[Records from a dataset]
*****
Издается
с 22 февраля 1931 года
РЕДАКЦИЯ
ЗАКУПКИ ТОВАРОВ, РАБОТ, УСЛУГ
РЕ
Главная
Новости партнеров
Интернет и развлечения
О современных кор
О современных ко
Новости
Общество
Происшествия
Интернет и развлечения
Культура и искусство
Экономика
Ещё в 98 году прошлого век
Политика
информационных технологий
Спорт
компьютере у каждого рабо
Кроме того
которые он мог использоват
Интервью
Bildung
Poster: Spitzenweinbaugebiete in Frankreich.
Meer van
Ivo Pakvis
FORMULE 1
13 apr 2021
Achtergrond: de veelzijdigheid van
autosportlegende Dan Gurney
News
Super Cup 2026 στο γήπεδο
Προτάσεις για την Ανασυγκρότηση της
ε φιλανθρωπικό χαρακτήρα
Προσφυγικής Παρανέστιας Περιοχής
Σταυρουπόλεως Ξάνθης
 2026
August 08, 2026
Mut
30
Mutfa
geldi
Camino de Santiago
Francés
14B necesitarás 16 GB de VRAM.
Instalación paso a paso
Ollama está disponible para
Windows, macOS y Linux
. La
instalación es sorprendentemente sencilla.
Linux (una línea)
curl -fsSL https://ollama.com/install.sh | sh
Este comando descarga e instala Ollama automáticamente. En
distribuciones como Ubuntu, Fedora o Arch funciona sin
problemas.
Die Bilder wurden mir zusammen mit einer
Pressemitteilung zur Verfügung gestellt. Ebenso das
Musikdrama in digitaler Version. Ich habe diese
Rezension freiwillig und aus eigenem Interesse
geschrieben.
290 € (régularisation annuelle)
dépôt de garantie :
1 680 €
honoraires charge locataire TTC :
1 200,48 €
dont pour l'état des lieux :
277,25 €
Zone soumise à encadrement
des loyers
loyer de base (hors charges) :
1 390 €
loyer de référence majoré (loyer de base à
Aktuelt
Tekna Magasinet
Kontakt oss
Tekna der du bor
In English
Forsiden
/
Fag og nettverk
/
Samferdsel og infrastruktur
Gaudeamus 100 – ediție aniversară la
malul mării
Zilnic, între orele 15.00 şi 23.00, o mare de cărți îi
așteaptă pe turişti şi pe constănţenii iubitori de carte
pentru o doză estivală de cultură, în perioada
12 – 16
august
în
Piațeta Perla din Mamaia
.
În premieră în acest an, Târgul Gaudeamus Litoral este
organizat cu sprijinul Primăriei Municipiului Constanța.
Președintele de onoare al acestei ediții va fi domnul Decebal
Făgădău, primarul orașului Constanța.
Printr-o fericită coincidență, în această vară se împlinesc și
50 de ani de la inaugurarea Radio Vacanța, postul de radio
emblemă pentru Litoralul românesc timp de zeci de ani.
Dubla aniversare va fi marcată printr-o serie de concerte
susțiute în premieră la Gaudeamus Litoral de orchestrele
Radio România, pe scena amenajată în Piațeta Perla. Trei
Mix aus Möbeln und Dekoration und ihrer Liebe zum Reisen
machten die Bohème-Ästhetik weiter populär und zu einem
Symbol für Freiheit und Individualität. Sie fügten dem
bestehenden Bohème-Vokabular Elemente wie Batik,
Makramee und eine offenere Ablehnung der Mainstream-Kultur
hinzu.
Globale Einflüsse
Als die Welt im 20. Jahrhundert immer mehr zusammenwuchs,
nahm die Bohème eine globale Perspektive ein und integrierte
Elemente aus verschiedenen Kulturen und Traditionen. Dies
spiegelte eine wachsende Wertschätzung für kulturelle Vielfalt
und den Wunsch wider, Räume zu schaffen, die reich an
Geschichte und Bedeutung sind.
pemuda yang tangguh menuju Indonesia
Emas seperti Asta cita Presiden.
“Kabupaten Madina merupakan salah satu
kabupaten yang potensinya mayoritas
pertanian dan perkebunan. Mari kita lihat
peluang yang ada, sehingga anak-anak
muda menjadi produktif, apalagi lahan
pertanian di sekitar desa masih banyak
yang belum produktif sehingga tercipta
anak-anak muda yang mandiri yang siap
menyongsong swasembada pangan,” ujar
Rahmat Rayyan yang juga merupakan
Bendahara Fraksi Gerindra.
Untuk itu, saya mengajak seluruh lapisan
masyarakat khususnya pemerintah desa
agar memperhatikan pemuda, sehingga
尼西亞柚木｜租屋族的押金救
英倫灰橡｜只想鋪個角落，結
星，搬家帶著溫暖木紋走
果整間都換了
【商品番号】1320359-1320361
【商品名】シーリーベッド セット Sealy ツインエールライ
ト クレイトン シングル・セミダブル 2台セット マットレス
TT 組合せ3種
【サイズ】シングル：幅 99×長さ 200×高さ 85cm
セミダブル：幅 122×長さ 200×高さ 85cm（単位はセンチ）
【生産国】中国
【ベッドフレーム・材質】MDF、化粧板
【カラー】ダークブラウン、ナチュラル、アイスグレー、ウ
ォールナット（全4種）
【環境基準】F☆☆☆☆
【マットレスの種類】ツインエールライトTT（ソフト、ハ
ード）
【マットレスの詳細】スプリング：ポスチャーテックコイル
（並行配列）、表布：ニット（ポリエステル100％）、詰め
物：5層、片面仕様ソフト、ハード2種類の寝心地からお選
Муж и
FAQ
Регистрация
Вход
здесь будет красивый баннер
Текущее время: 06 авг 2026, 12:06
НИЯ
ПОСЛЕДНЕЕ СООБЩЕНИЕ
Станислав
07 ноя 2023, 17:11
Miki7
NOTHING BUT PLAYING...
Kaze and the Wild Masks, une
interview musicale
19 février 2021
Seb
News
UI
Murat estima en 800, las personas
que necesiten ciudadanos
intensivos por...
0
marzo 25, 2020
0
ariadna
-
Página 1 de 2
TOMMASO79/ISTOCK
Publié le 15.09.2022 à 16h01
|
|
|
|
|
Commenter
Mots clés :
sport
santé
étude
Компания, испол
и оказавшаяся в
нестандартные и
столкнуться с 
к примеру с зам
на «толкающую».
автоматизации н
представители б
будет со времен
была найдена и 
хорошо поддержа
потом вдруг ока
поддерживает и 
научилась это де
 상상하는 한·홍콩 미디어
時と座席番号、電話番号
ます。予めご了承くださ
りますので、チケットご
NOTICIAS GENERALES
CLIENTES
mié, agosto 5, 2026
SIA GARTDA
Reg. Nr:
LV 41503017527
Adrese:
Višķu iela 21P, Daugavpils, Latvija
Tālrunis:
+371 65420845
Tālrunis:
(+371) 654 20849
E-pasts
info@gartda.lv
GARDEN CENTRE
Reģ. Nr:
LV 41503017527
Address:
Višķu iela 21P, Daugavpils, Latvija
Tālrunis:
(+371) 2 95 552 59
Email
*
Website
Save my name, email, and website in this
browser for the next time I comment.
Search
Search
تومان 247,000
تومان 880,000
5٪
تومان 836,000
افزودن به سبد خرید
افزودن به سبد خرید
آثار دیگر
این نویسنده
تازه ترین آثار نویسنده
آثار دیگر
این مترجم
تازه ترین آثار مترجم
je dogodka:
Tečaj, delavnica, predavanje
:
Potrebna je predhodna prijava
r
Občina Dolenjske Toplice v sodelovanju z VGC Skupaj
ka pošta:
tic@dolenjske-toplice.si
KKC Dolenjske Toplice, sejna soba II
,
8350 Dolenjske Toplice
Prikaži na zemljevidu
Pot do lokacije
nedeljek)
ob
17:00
*****
▸ **What to work on**
Which lines in the data above hold the string "シングル"? Show each one.

▸ **Completed task**
ト クレイトン シングル・セミダブル 2台セット マットレス
【サイズ】シングル：幅 99×長さ 200×高さ 85cm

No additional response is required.